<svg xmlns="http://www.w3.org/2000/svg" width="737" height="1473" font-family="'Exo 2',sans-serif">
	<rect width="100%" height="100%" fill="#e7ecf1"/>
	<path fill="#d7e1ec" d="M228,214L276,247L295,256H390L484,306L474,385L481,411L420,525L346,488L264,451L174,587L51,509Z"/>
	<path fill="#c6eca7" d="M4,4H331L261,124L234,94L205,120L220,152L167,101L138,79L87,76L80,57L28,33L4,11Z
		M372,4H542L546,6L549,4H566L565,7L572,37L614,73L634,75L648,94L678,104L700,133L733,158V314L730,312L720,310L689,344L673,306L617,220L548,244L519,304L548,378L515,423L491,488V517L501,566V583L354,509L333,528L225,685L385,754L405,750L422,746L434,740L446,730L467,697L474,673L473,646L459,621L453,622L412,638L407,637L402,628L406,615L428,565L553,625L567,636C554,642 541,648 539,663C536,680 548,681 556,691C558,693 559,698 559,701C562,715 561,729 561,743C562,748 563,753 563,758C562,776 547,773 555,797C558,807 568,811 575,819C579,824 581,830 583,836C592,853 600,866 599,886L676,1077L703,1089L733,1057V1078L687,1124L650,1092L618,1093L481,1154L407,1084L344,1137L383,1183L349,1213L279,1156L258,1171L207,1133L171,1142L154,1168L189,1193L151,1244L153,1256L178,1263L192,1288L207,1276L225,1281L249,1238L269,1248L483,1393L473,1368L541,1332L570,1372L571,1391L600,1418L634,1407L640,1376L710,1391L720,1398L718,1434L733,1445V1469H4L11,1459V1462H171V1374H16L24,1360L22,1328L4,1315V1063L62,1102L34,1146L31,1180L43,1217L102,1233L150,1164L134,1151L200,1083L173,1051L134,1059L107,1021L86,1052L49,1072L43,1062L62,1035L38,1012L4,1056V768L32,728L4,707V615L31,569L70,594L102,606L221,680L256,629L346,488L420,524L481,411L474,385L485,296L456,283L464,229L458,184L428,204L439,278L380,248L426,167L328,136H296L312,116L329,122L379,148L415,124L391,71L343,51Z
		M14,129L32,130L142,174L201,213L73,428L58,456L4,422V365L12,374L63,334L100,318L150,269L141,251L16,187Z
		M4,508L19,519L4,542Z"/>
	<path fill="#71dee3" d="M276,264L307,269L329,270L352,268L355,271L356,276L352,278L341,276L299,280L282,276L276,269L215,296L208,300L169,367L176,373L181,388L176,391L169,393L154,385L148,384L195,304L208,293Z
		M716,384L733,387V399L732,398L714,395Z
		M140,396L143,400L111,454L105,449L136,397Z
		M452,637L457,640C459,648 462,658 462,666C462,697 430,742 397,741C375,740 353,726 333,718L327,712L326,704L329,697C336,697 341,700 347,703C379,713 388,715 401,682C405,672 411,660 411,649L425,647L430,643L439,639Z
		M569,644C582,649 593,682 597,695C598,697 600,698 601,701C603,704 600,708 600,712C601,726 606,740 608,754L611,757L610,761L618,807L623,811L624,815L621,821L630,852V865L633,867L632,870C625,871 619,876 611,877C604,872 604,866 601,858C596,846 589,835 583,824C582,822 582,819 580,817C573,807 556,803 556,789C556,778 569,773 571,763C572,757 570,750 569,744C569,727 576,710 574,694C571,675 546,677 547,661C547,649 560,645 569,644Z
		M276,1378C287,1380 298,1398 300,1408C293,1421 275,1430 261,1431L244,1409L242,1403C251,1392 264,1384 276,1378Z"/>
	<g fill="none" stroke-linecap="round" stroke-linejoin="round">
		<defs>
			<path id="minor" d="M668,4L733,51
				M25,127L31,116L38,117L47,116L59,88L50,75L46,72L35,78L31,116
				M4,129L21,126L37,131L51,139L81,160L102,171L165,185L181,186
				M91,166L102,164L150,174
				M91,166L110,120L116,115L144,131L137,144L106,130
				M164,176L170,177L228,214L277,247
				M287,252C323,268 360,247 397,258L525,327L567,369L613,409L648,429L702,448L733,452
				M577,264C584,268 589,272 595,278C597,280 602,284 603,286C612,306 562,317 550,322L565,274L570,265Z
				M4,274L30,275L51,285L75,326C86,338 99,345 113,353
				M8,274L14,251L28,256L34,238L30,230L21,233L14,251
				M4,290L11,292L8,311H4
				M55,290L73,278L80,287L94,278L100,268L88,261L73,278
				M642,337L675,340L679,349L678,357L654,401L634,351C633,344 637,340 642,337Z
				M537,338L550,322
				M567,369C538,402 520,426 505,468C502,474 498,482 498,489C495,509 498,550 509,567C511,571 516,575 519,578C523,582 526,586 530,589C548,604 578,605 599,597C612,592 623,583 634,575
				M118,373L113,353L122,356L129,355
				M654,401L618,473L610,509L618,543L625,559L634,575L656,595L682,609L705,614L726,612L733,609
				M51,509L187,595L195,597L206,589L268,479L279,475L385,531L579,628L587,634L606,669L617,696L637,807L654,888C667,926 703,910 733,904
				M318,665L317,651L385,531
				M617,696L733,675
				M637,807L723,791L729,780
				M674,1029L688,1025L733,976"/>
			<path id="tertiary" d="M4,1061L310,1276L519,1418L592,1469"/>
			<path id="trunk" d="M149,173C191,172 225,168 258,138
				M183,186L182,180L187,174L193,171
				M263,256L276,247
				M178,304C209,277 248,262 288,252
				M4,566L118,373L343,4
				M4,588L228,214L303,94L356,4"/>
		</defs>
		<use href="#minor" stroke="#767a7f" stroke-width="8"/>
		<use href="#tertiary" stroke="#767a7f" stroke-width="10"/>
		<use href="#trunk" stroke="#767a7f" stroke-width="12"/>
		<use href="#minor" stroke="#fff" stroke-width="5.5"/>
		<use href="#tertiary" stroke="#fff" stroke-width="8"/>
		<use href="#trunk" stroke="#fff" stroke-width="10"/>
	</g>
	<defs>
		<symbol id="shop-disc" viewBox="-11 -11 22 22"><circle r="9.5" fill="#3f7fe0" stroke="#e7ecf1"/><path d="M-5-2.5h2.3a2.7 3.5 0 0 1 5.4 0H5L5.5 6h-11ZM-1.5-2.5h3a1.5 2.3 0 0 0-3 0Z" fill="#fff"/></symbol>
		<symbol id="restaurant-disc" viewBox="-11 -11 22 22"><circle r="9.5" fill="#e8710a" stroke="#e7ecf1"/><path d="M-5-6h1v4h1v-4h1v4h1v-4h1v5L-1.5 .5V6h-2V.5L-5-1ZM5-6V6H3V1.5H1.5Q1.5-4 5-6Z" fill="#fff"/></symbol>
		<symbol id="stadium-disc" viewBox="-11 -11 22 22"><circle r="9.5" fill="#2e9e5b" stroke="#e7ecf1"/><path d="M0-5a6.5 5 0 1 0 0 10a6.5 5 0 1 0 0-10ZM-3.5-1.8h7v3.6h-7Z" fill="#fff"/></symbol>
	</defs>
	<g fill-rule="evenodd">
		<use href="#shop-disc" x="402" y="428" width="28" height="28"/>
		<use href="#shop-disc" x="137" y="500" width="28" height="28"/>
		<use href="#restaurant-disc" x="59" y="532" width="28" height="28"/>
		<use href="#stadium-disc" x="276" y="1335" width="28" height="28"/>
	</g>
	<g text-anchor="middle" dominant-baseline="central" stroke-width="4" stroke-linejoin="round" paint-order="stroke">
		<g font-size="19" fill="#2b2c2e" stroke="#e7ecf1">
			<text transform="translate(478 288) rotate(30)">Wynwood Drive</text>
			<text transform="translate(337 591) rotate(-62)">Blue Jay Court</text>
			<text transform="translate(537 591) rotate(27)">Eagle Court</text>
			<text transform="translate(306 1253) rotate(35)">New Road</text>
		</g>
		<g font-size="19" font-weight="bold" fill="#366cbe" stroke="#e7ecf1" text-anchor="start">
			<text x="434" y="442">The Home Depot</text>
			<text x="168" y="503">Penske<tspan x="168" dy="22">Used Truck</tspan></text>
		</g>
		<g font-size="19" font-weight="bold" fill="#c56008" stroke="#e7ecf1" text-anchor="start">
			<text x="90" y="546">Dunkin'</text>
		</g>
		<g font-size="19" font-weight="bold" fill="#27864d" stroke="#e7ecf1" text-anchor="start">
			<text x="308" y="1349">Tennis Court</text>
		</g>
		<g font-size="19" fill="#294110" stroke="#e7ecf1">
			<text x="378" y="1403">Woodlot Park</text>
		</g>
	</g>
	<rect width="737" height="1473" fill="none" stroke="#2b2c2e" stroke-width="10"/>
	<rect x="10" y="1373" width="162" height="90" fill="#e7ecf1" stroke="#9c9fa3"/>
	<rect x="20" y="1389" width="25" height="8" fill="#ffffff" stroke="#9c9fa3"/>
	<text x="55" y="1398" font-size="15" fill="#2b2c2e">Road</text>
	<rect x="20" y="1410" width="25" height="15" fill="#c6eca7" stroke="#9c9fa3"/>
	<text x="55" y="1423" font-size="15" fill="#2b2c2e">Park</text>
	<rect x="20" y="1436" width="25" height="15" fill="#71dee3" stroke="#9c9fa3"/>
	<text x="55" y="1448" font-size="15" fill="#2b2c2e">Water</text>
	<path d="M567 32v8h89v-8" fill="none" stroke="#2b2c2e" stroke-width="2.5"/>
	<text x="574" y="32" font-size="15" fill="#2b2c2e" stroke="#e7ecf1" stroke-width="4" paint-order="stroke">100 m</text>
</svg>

▶ EXERCISE
What are the lines of the data above that include the string "linejoin"? Copy them.

▶ EXERCISE RESPONSE
	<g fill="none" stroke-linecap="round" stroke-linejoin="round">
	<g text-anchor="middle" dominant-baseline="central" stroke-width="4" stroke-linejoin="round" paint-order="stroke">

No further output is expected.